READING PASSAGE
--------------------------------------------------
Chromehounds is for serious mech fans. None of that silly Armored Core jump-jet stuff here - this is painstakingly careful and considered combat. Unfortunately, the single player mode is pretty meaningless and we have no idea if folks are still playing on Xbox Live.
Current availability? $30 new. As low as $12 used.
Henry Hatsworth in the Puzzling Adventure
(DS)
Just released and poor Henry Hatsworth is already sucking on life support. Granted, two months may not be long enough to judge… but with only 20,000 copies sold so far, the foppish Englishman probably shouldn’t hold his breath.
Maybe we can be of assistance. If you love DS puzzlers, you should buy Henry Hatsworth. If you love DS platformers, you should buy Henry Hatsworth. The game cleverly combines the best from both genres, with the top screen devoted to Mario-like action and the bottom screen saved for Tetris-like brain teasers. When you discover how well and how unexpectedly the two worlds merge, you’ll be glad you gave the old adventurer a shot.
Current availability? $30 new.
Deadly Creatures
(Wii)
Another victim of Nintendo’s casual audience. Here is a Wii title with danger, menace and brutality. Here is a Wii title with intrigue, innovation and imagination. Here is a Wii title with original uses for the motion controls. And here is a Wii title that’s sold about 2% the number of copies as goddamn Carnival Games.
In Deadly Creatures, you play as both a scorpion and a tarantula. You use the remote and Nunchuk to battle rattlesnakes, beetles and giant lizards. You explore a gorgeously miniaturized world in which doll heads provide shelter, cell phones light up entire rooms and humans voiced by Billy Bob Thornton and Dennis Hopper can squish you with a single footstep.
--------------------------------------------------
SHORT TASK 1
Reproduce the stretch of the game reviews from "Maybe we can" through "adventurer a shot.".
The game reviews and the listing that follows have nothing to do with each other.

(Entries on finding named things)
--------------------------------------------------
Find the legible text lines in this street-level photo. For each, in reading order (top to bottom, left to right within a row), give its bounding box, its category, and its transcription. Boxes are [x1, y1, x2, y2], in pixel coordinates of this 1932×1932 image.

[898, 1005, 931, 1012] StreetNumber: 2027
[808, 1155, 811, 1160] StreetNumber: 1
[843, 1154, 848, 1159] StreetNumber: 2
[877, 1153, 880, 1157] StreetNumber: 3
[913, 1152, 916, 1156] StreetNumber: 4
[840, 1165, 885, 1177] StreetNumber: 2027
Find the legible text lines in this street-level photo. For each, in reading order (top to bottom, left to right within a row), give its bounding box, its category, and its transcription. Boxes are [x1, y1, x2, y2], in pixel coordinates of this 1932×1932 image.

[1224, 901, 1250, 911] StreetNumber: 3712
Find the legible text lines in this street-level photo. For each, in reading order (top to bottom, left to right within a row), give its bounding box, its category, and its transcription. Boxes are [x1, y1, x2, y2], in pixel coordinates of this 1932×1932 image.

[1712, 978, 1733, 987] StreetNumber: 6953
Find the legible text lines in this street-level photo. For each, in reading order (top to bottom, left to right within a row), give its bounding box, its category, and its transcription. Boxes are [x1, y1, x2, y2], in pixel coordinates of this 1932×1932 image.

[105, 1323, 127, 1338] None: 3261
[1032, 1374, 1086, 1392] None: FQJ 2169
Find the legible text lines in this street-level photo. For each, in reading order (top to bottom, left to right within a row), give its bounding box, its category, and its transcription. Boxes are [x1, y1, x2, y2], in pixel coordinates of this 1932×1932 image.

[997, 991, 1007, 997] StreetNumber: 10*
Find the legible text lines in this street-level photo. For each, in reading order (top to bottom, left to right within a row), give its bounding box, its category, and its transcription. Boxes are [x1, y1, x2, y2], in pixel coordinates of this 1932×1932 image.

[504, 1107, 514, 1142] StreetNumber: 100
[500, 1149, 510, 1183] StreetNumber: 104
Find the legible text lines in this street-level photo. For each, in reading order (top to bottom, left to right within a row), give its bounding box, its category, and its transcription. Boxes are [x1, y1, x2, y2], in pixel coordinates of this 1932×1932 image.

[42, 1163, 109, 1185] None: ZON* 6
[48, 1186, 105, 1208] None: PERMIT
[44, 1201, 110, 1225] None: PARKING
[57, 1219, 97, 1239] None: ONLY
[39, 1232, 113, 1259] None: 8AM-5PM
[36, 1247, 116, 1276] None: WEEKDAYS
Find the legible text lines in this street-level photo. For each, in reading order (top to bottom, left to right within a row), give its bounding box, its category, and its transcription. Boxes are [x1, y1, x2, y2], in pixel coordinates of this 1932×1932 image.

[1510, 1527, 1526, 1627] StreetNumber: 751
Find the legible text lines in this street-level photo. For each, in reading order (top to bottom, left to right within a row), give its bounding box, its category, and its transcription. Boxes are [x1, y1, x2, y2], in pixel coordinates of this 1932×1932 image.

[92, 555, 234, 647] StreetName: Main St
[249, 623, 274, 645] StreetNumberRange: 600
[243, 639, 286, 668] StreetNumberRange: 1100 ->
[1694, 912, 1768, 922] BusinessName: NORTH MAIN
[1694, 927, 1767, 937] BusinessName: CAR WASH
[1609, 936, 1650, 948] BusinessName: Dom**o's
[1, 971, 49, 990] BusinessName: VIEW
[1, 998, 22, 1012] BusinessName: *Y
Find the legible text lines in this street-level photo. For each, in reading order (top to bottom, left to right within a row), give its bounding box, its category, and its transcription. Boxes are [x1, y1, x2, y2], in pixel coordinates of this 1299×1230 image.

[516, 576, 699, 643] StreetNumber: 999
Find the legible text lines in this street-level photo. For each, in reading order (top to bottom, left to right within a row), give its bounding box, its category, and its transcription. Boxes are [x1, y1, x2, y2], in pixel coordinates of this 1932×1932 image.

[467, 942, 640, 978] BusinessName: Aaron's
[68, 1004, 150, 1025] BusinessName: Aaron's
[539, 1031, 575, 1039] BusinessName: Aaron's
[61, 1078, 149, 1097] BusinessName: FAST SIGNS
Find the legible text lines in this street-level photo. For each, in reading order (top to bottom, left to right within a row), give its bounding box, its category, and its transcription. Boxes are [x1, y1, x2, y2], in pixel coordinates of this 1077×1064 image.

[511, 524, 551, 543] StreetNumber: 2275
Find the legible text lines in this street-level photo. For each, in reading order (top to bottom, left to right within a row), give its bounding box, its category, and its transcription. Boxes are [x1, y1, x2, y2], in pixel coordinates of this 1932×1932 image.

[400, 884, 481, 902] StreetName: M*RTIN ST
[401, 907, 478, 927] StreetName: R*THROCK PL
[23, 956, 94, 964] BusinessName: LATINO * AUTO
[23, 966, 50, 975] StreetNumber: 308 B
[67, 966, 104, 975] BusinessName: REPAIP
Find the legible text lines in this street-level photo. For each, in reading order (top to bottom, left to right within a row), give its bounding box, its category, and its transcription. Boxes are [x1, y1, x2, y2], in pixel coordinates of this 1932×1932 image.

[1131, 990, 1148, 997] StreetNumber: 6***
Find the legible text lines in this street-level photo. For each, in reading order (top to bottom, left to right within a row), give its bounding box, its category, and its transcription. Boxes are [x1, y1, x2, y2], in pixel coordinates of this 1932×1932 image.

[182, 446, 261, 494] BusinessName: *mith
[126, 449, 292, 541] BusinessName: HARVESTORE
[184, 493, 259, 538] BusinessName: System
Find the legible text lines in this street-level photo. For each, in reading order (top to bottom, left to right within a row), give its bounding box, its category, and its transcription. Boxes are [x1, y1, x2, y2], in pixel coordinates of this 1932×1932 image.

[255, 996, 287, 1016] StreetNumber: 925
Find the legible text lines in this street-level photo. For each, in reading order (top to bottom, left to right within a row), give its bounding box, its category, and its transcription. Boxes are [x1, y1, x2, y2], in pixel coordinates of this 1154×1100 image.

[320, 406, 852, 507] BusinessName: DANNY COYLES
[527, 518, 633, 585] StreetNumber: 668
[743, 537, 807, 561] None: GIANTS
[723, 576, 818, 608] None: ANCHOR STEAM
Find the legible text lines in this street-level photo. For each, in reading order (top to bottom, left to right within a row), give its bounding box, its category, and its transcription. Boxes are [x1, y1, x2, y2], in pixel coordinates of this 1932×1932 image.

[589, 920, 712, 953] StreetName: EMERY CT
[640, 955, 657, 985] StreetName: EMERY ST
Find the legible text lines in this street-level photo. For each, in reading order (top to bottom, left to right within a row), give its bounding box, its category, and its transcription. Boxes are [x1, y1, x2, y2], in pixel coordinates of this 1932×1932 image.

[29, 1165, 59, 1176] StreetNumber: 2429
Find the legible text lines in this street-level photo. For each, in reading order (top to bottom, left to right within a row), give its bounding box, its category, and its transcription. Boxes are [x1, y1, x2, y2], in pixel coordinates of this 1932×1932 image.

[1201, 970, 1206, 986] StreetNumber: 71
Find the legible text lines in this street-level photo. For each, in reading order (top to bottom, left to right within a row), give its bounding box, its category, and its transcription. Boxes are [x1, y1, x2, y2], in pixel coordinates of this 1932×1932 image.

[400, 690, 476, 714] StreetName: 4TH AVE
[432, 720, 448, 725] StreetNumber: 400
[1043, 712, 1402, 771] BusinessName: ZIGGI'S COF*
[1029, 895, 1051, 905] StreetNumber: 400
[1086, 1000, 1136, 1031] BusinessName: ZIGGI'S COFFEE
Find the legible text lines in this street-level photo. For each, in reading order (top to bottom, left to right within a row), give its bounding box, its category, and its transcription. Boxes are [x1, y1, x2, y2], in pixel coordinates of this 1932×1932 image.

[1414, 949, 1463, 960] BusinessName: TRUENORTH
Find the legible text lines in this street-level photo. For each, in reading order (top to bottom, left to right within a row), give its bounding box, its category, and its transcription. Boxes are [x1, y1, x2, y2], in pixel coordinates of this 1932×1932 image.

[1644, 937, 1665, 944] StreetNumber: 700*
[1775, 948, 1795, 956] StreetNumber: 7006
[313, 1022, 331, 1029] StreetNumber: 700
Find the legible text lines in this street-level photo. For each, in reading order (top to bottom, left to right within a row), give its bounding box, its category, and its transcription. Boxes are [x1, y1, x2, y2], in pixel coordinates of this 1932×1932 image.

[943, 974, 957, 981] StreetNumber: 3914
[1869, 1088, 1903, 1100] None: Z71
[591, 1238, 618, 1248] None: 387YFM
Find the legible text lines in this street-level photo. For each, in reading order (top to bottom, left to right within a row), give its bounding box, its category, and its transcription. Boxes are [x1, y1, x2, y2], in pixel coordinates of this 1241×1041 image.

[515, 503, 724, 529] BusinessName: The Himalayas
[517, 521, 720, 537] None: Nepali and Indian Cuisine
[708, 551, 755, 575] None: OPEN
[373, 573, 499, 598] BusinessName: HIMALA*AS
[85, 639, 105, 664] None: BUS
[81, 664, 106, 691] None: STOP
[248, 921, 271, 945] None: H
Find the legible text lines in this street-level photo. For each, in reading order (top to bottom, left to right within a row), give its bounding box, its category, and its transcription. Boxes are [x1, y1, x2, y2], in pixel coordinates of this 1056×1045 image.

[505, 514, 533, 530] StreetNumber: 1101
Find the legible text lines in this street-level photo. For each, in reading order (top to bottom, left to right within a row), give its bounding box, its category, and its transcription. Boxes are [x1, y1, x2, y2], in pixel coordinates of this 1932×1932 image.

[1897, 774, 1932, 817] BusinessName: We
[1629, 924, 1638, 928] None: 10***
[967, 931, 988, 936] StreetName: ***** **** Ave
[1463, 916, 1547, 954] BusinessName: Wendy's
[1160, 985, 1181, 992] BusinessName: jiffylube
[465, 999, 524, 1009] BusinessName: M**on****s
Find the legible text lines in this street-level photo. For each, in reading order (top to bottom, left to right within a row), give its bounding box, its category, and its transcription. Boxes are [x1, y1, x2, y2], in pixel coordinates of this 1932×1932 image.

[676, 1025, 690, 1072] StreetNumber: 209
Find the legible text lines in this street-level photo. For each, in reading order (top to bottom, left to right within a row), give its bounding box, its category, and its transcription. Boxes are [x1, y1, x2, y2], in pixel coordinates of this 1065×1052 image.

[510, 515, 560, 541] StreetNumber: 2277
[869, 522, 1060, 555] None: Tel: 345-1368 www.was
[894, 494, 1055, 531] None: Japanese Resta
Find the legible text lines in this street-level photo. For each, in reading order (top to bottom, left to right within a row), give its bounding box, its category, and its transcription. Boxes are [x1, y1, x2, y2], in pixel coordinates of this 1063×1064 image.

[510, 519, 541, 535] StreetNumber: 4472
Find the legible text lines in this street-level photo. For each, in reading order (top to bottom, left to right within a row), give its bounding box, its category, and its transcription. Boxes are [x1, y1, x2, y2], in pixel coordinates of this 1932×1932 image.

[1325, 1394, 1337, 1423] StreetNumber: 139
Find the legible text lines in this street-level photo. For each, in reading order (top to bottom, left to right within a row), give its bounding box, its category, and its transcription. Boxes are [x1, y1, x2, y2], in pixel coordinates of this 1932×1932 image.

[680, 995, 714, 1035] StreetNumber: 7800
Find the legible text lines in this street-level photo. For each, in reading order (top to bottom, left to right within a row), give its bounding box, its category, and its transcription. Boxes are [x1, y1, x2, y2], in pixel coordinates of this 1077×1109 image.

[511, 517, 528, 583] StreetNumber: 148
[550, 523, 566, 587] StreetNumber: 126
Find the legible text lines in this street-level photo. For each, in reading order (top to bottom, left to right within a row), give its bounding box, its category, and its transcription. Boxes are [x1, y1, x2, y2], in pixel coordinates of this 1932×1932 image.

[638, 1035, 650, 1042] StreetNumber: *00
--------------------------------------------------
SHORT TASK 2
Output the listing's lines from the one containing "this 1065×1052 image." through the one containing "[894, 494, 1055, 531] None: Japanese Resta" as a JSON list of strings, one string per line, leaving out blank lines.

FULL SOLUTION 1
Maybe we can be of assistance. If you love DS puzzlers, you should buy Henry Hatsworth. If you love DS platformers, you should buy Henry Hatsworth. The game cleverly combines the best from both genres, with the top screen devoted to Mario-like action and the bottom screen saved for Tetris-like brain teasers. When you discover how well and how unexpectedly the two worlds merge, you’ll be glad you gave the old adventurer a shot.

FULL SOLUTION 2
[
  "Find the legible text lines in this street-level photo. For each, in reading order (top to bottom, left to right within a row), give its bounding box, its category, and its transcription. Boxes are [x1, y1, x2, y2], in pixel coordinates of this 1065×1052 image.",
  "[510, 515, 560, 541] StreetNumber: 2277",
  "[869, 522, 1060, 555] None: Tel: 345-1368 www.was",
  "[894, 494, 1055, 531] None: Japanese Resta"
]